PROMPT: Filter the records below and copy every line containing the word "paint".

======== INFORMATION SUPPLIED ========

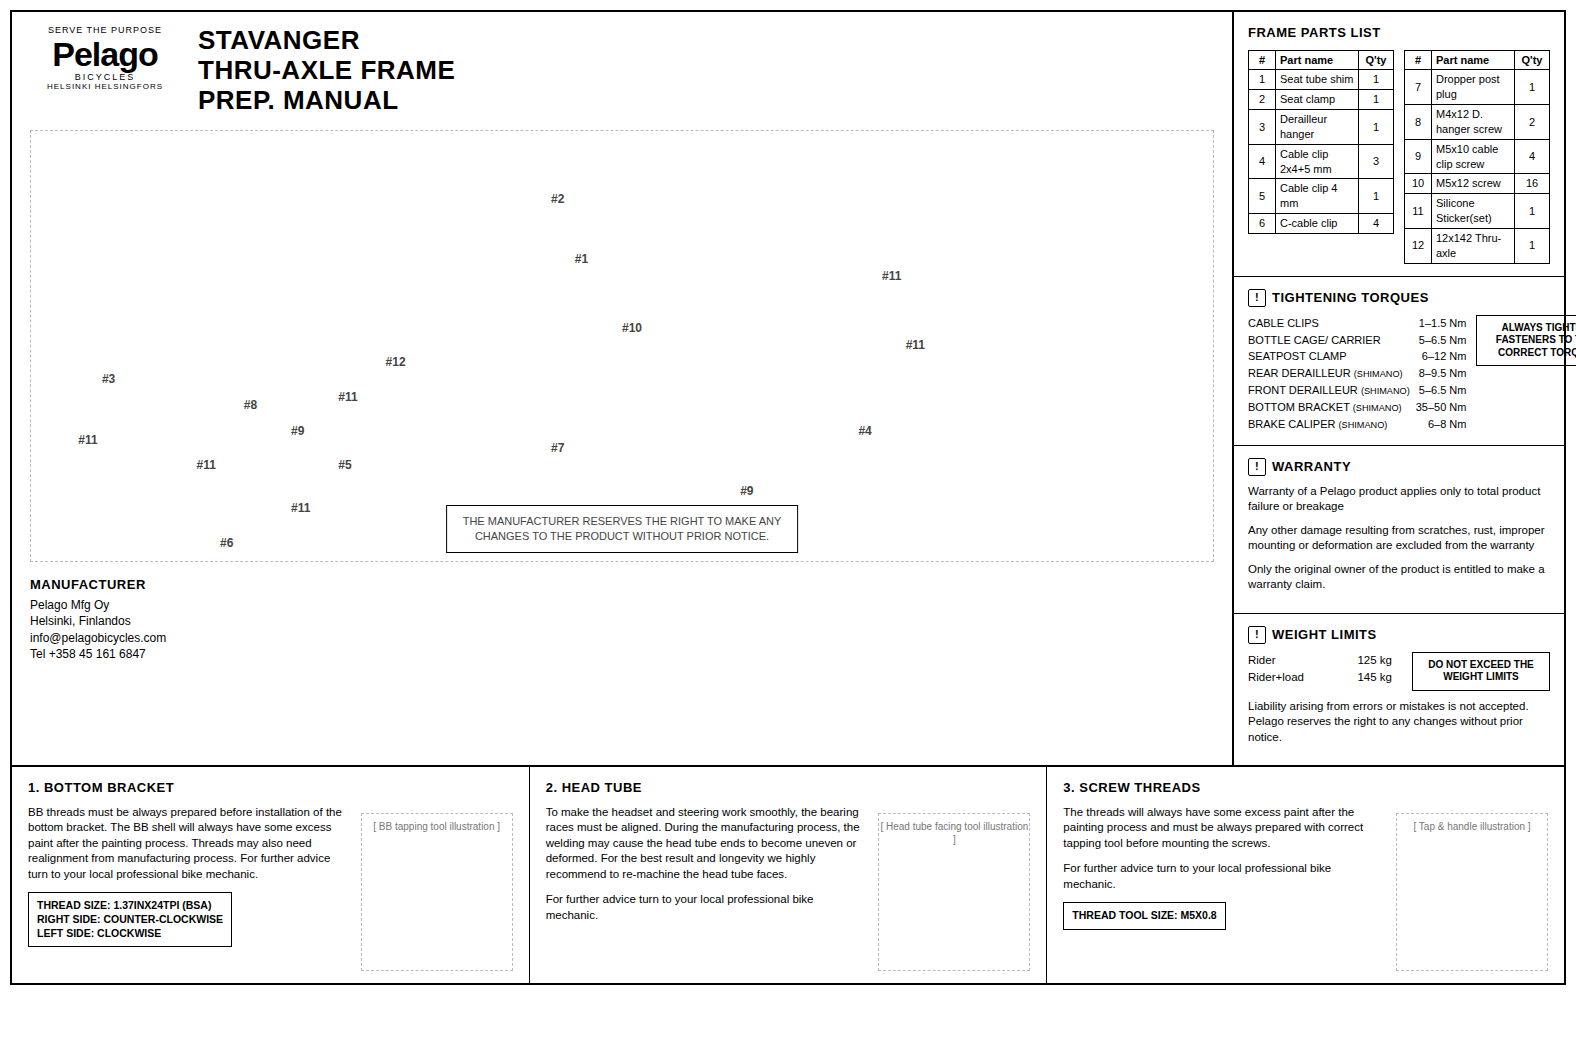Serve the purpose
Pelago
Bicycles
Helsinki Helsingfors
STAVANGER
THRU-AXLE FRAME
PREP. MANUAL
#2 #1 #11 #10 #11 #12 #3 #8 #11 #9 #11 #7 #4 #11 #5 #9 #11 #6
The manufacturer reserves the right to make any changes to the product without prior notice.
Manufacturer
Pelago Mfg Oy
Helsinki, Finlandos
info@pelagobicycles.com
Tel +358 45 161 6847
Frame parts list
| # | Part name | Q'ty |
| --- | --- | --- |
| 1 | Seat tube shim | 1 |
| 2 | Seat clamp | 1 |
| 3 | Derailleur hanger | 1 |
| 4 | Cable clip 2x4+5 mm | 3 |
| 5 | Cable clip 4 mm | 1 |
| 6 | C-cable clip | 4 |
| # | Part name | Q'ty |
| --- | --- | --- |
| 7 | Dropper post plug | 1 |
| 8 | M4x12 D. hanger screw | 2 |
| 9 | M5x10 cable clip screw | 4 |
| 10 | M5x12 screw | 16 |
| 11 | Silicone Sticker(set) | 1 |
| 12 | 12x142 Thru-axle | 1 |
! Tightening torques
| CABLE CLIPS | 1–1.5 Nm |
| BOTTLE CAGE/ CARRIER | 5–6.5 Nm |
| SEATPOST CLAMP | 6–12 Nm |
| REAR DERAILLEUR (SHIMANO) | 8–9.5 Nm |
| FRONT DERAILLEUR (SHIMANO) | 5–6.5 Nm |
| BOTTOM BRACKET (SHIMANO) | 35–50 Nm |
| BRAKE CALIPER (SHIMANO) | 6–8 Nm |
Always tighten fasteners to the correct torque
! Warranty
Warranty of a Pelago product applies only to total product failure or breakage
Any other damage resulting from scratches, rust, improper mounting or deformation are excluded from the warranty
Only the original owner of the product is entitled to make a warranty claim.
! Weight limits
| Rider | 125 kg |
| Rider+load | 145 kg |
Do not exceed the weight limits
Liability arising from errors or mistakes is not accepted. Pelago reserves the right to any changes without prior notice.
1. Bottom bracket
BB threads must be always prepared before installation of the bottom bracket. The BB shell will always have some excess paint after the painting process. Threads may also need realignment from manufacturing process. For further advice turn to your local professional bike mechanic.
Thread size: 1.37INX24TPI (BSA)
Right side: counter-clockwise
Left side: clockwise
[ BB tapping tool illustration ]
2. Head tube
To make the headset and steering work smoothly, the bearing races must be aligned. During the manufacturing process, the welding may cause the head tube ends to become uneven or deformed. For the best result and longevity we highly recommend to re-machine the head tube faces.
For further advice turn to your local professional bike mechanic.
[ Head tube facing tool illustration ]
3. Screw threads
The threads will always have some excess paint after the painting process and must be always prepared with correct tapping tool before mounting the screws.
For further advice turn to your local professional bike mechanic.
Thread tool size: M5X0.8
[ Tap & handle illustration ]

========

REPLY:
BB threads must be always prepared before installation of the bottom bracket. The BB shell will always have some excess paint after the painting process. Threads may also need realignment from manufacturing process. For further advice turn to your local professional bike mechanic.
The threads will always have some excess paint after the painting process and must be always prepared with correct tapping tool before mounting the screws.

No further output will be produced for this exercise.